5
Aug

The Mumps Make Trouble For Girls

   Posted by: admin   in Disease

The Fort Dodge Messenger: Aug. 5, 1905

The Mumps Make Trouble For Girls

Shoe Factory Girls Are Having an Epidemic of the Disease

Started About a Week Ago

One Girl Gets Sick and Oothers (sic) Follow – Were Unable to Think for a Time What Was Causing Trouble – Laid it to Toothache.

Few people believe that the disease called the mumps could interfere with the shoe industry, but such has come to be the case.

About a week ago a girl at the local shoe factory was interested in the peculiar appearance of a fellow worker. “Why Lizzie,” she said, “what is the matter with you today? You look so cross your cheeks hang down a foot.”
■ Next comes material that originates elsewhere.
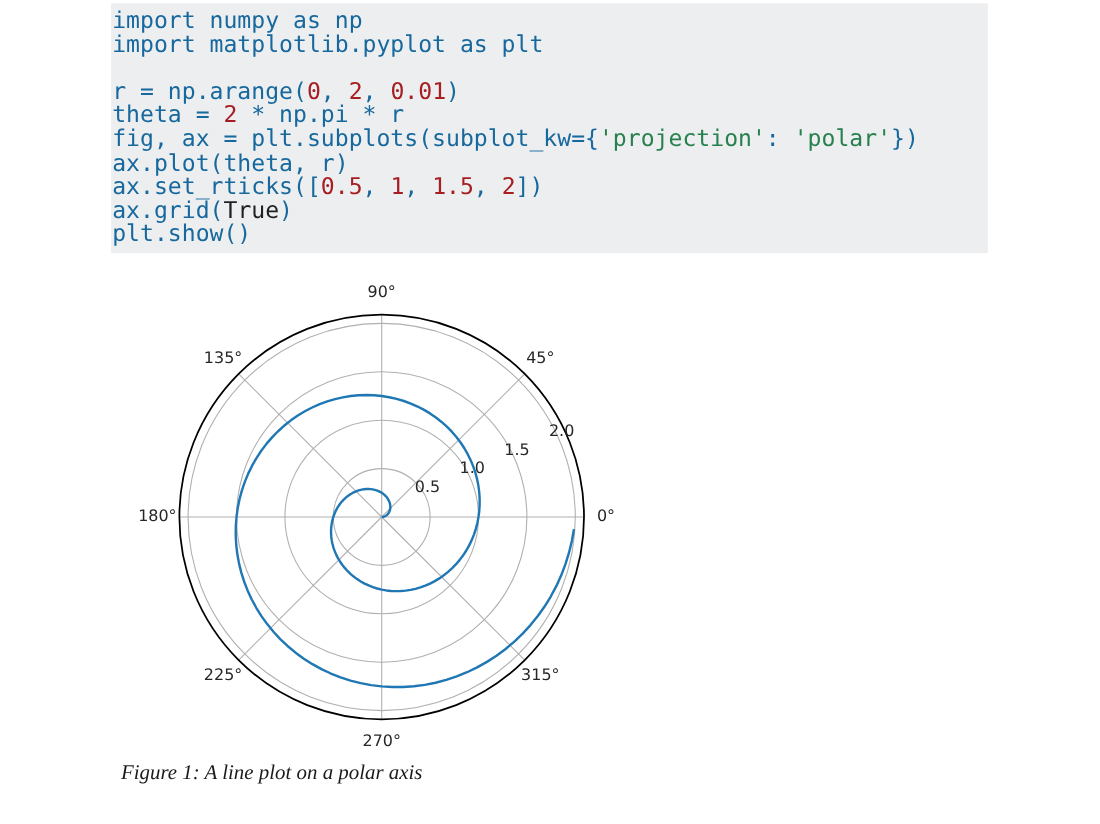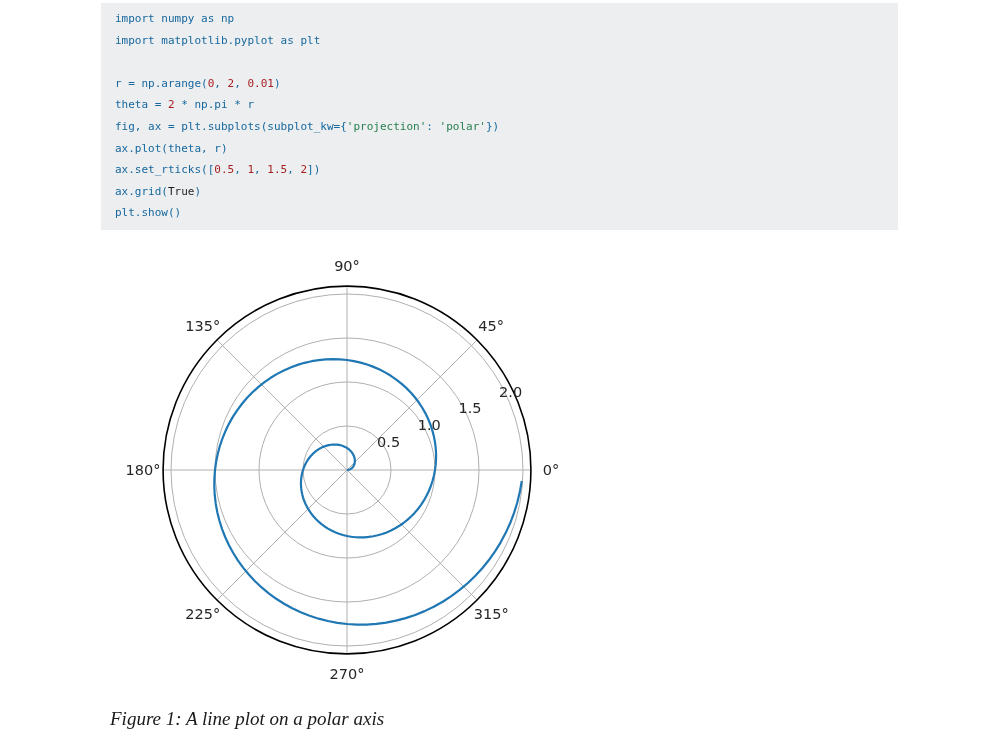"import numpy as np" .code-block { font-size: 11px -> 21px; padding: 5px 8px 5px 14px -> 5px 8px 5px 1px }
“They are swollen, you goose,” answered her friend with the abnormal features. I think I must have the toothache, though not a tooth seems to feel bad. I guess it is down in the roots of the tooth and that is what makes the swelling.”

“But what makes both sides of your face swell that way, you look like a pocket gopher?”

“It’s sympathy,” answered another girl, who had stepped up at this moment. “One side hurts and the other side swells for sympathy.”

The talk ceased for a time and nothing was thought about the affair until the girl with the swollen features did not come down to work the next morning and a couple of the others, the ones who had talked with her the day before found themselves with jaws of unusual proportions.

“Now that can’t be sympathy for Lizzie that makes us get that kind of a swelling,” said they. “We must have caught it from her and we had better see a doctor.” A doctor told them that they were suffering from mumps and then everything was clear.

Since that time several more girls have been taken sick and there bids fair to be a temporary shortage of employes (sic) unless the ravages of the disease are stopped.

(Editor’s note: The first conversation quoted was all in one paragraph with quote marks scattered liberally throughout, but not all in the right places. I attempted to make sense of the conversation by splitting it up into separate paragraphs and placing quote marks where they seemed to make sense. Spelling is as it was in the original article.)